|The other 700 club!|
It's been a long time since I hit a birding milestone in the ABA area. In fact, I haven't really hit one since I started graduate school. Back in 1997 we had just one small baby in the family and during the summer before starting graduate school I made an effort to get a special bird for my #600 ABA species by flying up to Michigan to see a Kirkland's Warbler.
Since that time we've had two more kids, moved five times, and the birds haven't come as fast as I might have hoped. I only got 19 new birds while getting my MA and PhD degrees in Austin. After leaving Austin, I was able to do some traveling for my work with Audubon, and picked up another 53 species in my nearly 5 years there.
In the past few years, the additional new species have come much slower. There were a couple years were I only got one new bird for the ABA area. This year so far I've seen three (European Golden Plover--see my video below of first NJ record bird, Bar-tailed Godwit, and Whiskered Tern). In doing some record-keeping house cleaning today, with all the splits over the last few years and a new listing rule giving me back the African Collared-Dove from Los Angeles that I saw in 1985 (thank you ABA!), my ABA list spreadsheet shows I'm now at 696 species for my North America list--a good handful closer than I anticipated to the 700 ABA milestone.

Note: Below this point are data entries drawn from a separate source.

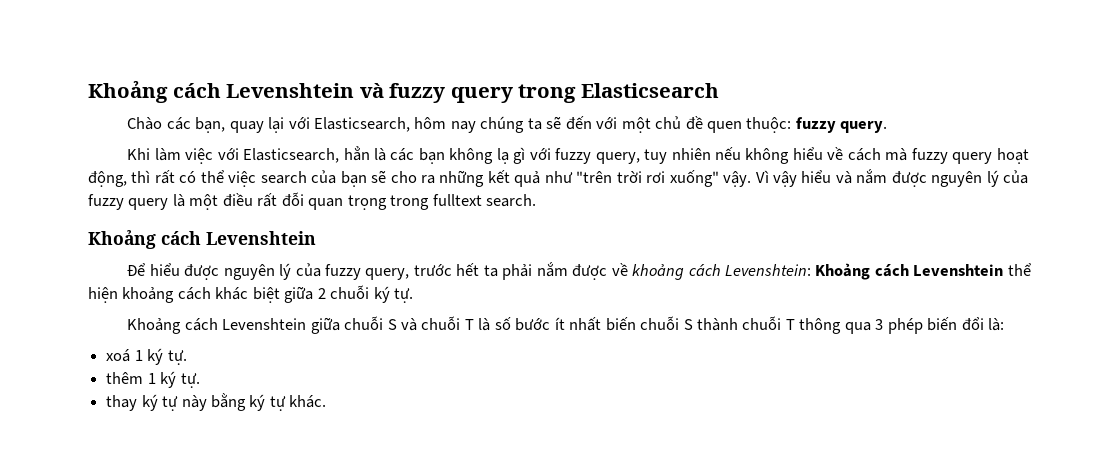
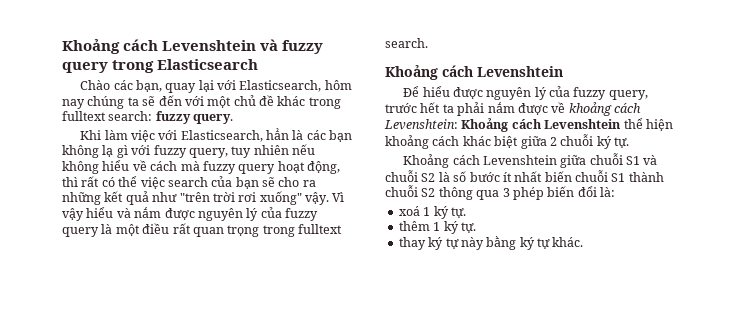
[707,117,792,133] quen thuộc: -> [277,96,341,109] [62,111,153,121] khác trong fulltext search:
[281,192,304,206] đỗi -> (191, 228) none
[387,319,397,330] S -> [626,156,641,165] S1
[464,319,474,330] T -> [421,173,436,182] S2
[683,319,693,330] S -> [611,173,626,182] S1
[785,319,795,330] T -> [421,188,436,197] S2

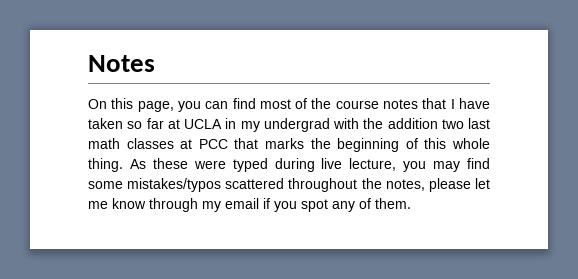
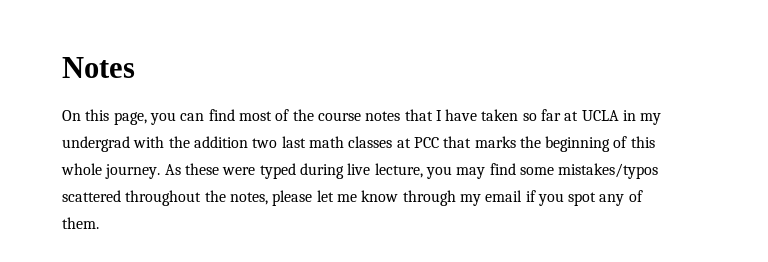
[88,158,123,172] thing. -> [105,164,161,179] journey.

Once upon a time 700 was considered a very respectable ABA list. In fact, the first person to reach 700 species sightings in North America was Joe Taylor in 1972. Before that, birdwatchers who had seen 600+ species in North America were considered elite members of a prestigious 600 Club. In 1973, Jean Piatt wrote Adventures in Birding, a now classic account of his and his wife's quest to join the 600 Club. Nowadays, dozens of birders report lists over 800 species, and at least one is claiming to have seen over 900 species in North America north of Mexico.

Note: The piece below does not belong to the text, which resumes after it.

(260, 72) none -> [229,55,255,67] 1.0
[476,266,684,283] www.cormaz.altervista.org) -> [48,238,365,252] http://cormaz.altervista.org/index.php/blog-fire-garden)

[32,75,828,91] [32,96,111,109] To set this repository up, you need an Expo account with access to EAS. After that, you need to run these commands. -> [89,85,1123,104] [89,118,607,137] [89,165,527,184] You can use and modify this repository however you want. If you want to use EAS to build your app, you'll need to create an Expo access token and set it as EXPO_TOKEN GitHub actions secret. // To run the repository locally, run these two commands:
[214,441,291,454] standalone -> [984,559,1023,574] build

But I'm still poking along slowly as I approach 700. I'm heading to Florida in December for a family vacation to Orlando, but don't expect any new birds. Unless I take a few days away from the theme parks and cruise down to south Florida, where a few other possible new birds for me are in the offering, such as the introduced Egyptian Goose (established Florida birds were recently added to the ABA checklist), Red-cheeked Bulbul, Spot-breasted Oriole, and Purple Swamphen. Now that I realize how close I am to 700, I may have to make some new travel plans here soon!
Since I can't imagine ever spending the kind of money that it takes to get to 800 for North America (multiple Alaska trips, and chasing rare birds wherever they appear across the lower 48), this may be my last ABA milestone. I'm looking forward to seeing what my next four new birds will be!